Oggi 29 ottobre ricorre la Giornata mondiale dell’ictus, una patologia a carattere acuto che deriva dall’occlusione di una arteria cerebrale. Nel nostro Paese ogni anno se ne ammalano circa 200mila persone. Di queste il 20% muore, mentre il 30% sopravvive riportando invalidità permanenti.
Ictus: le metodiche utilizzate per il trattamento
Per il trattamento dell’ictus oggi si prospettano due possibilità di intervento. La prima prevede la somministrazione di particolari molecole in grado di sciogliere l’occlusione causata dall’ictus. Tuttavia se l’ostruzione riguarda i grandi vasi queste terapie possono fallire. In caso di fallimento della prima terapia subentra il secondo trattamento, ovvero la tromboectomia endovascolare, che consiste nell’inseririento di una sorta di rete a livello dell’arteria ostruita. In tal modo il chirurgo ricanalizza il flusso sanguigno disostruendo il vaso. Successivamente viene rimosso lo stent.
Ictus: pronto intervento per limitare i danni nel breve e nel lungo periodo
Il dottor Stefano Paolucci, Direttore di Unità Operativa Complessa di Neuroriabilitazione alla Fondazione Santa Lucia Irccs nonché Presidente Eletto della Società Italiana di Riabilitazione Neurologica (SIRN), spiega che sempre più persone sopravvivono all’ictus, tuttavia il superamento di un episodio acuto però comportare diverse conseguenze a seconda del danno: “I principali danni post-ictus. I primi, soprattutto in acuto, sono l’emiparesi e l’emiplegia, ovvero un’incapacità a muovere una parte del corpo. Quelli non motori invece affligogno l’area del linguaggio e dell’esplorazione spaziale. Non solo, nel lungo periodo chi supera un ictus può andare incontro a depressione, spasticità, dolore e problemi di deglutizione”.
Paolucci spiega che il primo di questi problemi si affronta con la riabilitazione motoria che viene eseguita in ospedale fin dai primi momenti. Ed aggiunge: “La vera criticità riguarda soprattutto la riabilitazione sul lungo periodo poiché per la varietà di danni occorre un approccio riabilitativo che coinvolga più professionisti”.
In questo senso l’A.L.I.Ce. Italia Onlus da anni si batte affinché anche in Italia i pazienti che sopravvivono all’ictus possano seguire dei percorsi di neuroriabilitazione finalizzati al recupero non solo delle facoltà motorie, ma anche cognitive in modo da ottenere un recupero che possa preservare a pieno titolo l’autonomia della persona.
Ictus: fattori di prevenzione
Ma quali sono i fattori di prevenzione dell’ictus? Gli esperti sottolineano che è possibile ridurre i fattori di rischio seguendo uno stile di vita sano. Ad esempio evitando fumo e alcol, e per quanto riguarda la dieta non indulgere al consumo di cibi fritti e grassi, carni rosse, ma prediligere il consumo di frutta e verdura.
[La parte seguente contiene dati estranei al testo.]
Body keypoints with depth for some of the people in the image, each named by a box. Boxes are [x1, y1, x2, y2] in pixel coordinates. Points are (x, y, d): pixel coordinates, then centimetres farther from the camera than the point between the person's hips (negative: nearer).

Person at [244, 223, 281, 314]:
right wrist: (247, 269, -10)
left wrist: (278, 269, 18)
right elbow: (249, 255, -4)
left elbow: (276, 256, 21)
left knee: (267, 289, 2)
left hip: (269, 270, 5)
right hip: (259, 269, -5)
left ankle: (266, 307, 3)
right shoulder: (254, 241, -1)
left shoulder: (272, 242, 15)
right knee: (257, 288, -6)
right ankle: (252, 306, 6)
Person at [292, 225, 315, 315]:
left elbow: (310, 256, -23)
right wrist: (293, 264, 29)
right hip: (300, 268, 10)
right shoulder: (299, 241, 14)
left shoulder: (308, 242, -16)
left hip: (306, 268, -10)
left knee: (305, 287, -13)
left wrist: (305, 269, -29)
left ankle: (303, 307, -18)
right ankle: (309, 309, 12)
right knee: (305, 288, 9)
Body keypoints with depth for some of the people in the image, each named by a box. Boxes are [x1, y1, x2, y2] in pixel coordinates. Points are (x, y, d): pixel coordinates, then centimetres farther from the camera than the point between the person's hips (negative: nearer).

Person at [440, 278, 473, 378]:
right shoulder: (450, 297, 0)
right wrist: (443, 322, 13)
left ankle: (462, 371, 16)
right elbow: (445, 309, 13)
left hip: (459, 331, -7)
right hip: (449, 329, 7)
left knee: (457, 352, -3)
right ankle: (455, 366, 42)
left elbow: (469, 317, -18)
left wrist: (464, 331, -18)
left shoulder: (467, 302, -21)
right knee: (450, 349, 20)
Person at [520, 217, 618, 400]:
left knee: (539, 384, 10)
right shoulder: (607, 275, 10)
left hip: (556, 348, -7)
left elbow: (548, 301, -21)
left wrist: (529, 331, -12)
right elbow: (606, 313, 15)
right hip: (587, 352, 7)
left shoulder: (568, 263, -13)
Alla dieta va associata anche la pratica di una attività sportiva che deve comprendere almeno 150 minuti lungo l’arco della settimana. In questo senso è già sufficiente una camminata, oppure salire le scale a piedi o andare in bicicletta.
Ictus e cellule staminali
I pazienti che sopravvivono all’ictus devono poi sottoporsi a una lunga fase di riabilitazione per “rieducare” il cervello che ha subito un danno dalla mancata irrorazione sanguigna in certe sue aree. Stando a uno studio realizzato da un gruppo di ricercatori dell’Irccs ospedale San Raffaele di Milano una iniezione nel cervello a base di cellule staminali potrebbe favorire il recupero dei pazienti che sono stati colpiti da un ictus. Queste cellule una volta raggiunta l’area del cervello colpita da ischemia cerebrale rilasciano una proteina chiamata “fattore di crescita dell’endotelio vascolare”. Tale proteina avrebbe un ruolo molto importante in quanto andrebbe a migliorare la plasticità cerebrale facendo sì che il cervello possa riadattarsi a causa delle funzioni perse per l’ictus. Lo studio è stato pubblicato sul Journal of Neuroscience.